Ann Hematol. 1995 Dec;71(6):319-23. doi: 10.1007/BF01697988.
Lymphoblastic lymphoma (LBL) is a highly malignant subtype of non-Hodgkin's lymphoma (NHL) and generally carries a T-cell phenotype with mediastinum or central nervous system (CNS) involvement. However, only a small proportion of LBL exhibit a B-cell phenotype (B-LBL), and these frequently present at the head and neck without mediastinum or CNS involvement. Three immunological subgroups may exist. The most predominant CD10-positive pre-B-cell type, corresponding to a precursor B-cell neoplasm, frequently involves the head and neck. The second, CD10-negative or mature B-cell type, defined by the absence of CD10 or presence of surface membrane immunoglobulins combined with expression of CD19 or CD20, often involves the mediastinum. The final group is a CD5-positive B-cell type corresponding to a blastic variant of mantle cell lymphoma (MCL). Its clinical course is less aggressive, patients are often older, and nodal lesions are more frequent than extranodal involvement. Thus, B-LBL is immunologically diverse, but its biological behavior correlates with the immunophenotype.

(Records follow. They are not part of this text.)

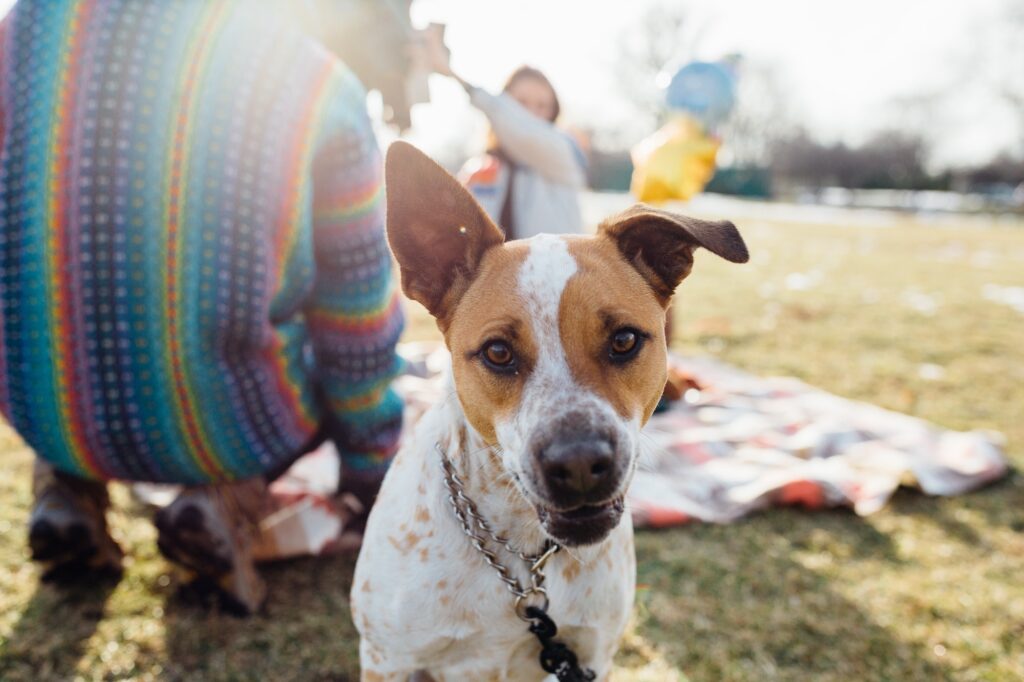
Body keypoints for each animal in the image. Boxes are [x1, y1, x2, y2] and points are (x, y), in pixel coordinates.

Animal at [350, 140, 745, 675]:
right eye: (498, 352)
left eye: (624, 340)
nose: (579, 464)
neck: (523, 556)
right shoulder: (387, 658)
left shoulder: (593, 651)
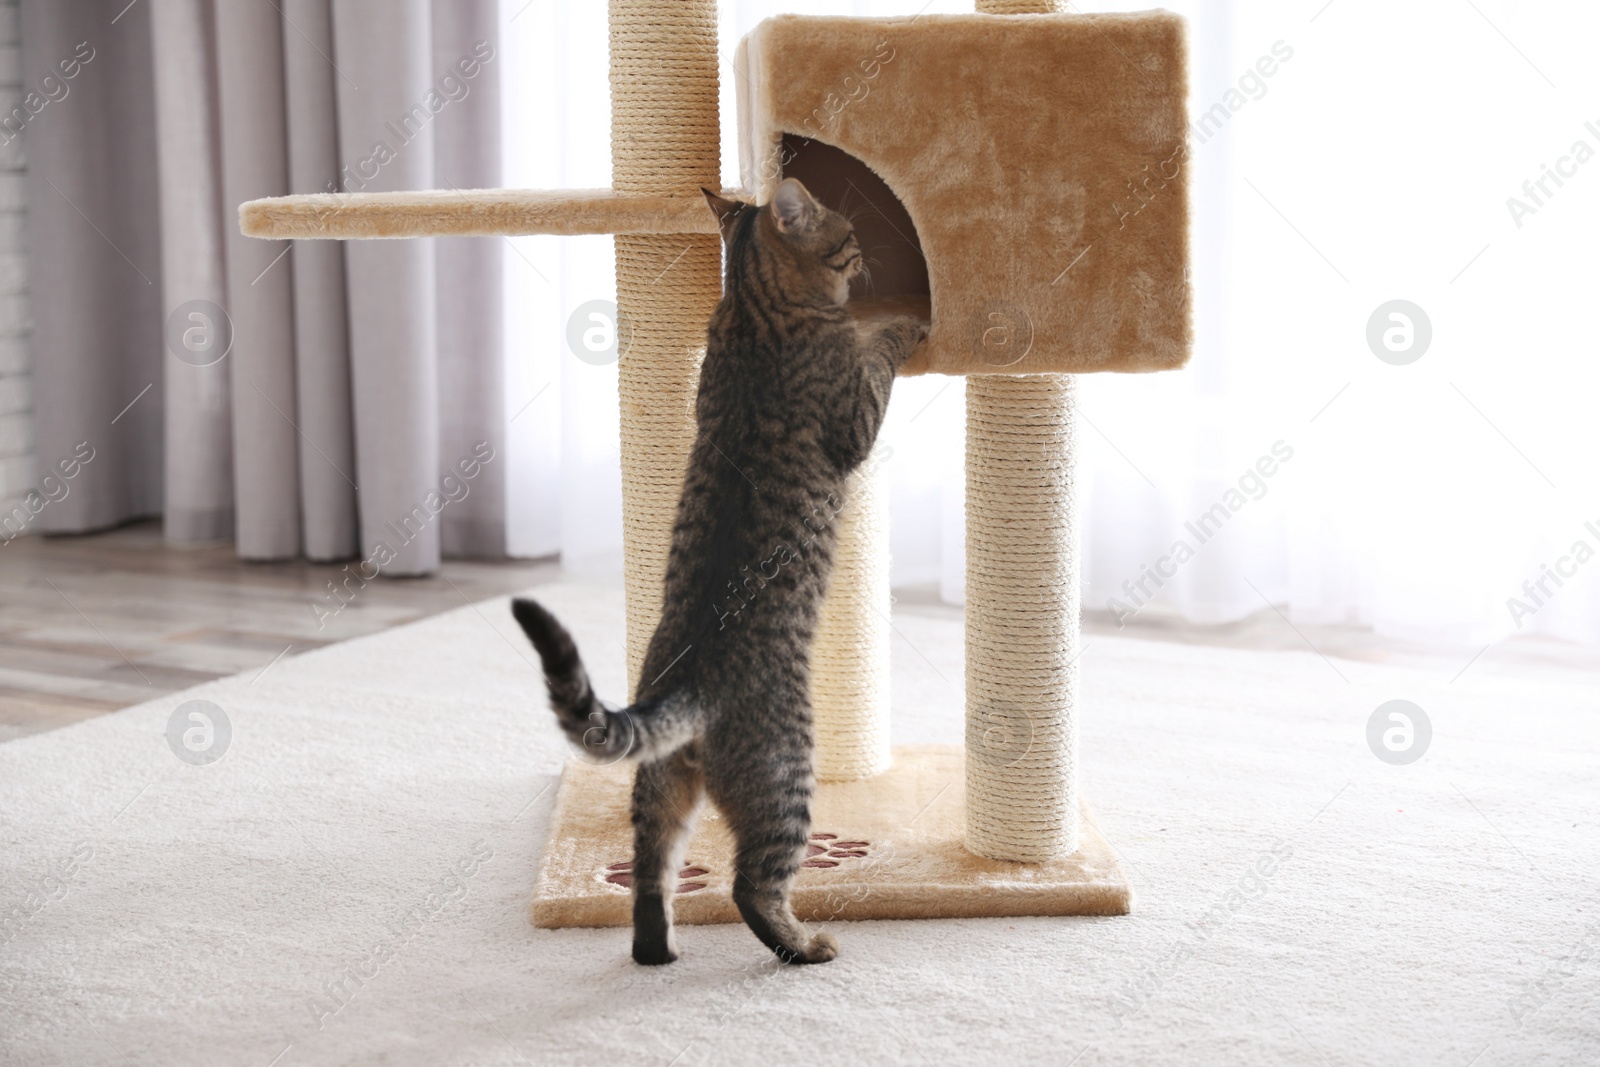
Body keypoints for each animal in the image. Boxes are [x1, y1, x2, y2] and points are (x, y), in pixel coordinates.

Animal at [512, 177, 928, 966]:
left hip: (659, 791)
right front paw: (905, 320)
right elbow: (881, 352)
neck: (751, 311)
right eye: (850, 232)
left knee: (651, 876)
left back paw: (658, 950)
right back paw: (806, 945)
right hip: (788, 778)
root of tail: (691, 685)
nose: (867, 255)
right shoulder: (856, 417)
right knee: (751, 887)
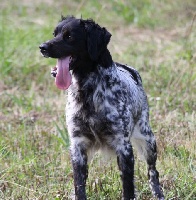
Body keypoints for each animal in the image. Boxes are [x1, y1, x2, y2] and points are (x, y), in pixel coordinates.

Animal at [39, 16, 164, 200]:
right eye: (55, 34)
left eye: (69, 36)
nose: (43, 47)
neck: (88, 92)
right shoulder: (77, 146)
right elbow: (79, 186)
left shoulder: (123, 147)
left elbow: (128, 188)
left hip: (147, 140)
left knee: (152, 171)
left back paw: (158, 192)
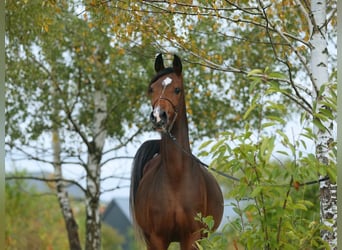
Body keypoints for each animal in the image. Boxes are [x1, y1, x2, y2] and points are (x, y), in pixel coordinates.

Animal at [130, 53, 223, 249]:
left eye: (177, 89)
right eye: (151, 89)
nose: (158, 117)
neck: (176, 179)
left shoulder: (192, 237)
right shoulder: (157, 238)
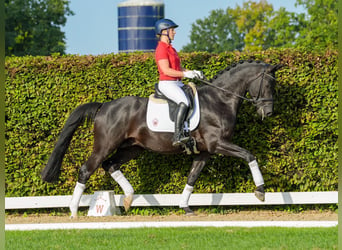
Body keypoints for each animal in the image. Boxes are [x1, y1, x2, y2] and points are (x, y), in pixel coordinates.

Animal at [42, 60, 284, 217]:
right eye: (268, 84)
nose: (269, 113)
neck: (220, 100)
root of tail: (105, 106)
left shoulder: (205, 151)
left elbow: (192, 177)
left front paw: (185, 207)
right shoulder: (218, 144)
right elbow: (249, 155)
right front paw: (260, 191)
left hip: (132, 148)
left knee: (110, 165)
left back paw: (128, 199)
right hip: (105, 145)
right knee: (87, 169)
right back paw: (74, 211)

淋巴母细胞淋巴瘤(LBL)是非霍奇金淋巴瘤(NHL)的一种高度恶性亚型,通常具有T细胞表型,并累及纵隔或中枢神经系统(CNS)。然而,只有一小部分LBL表现为B细胞表型(B-LBL),这些病例常出现在头颈部,不累及纵隔或CNS。可能存在三个免疫亚组。最主要的是CD10阳性前B细胞型,对应于前体B细胞肿瘤,常累及头颈部。第二种是CD10阴性或成熟B细胞型,其定义为缺乏CD10或存在表面膜免疫球蛋白并伴有CD19或CD20表达,常累及纵隔。最后一组是CD5阳性B细胞型,对应于套细胞淋巴瘤(MCL)的母细胞变异型。其临床病程侵袭性较小,患者通常年龄较大,淋巴结病变比结外受累更常见。因此,B-LBL在免疫方面具有多样性,但其生物学行为与免疫表型相关。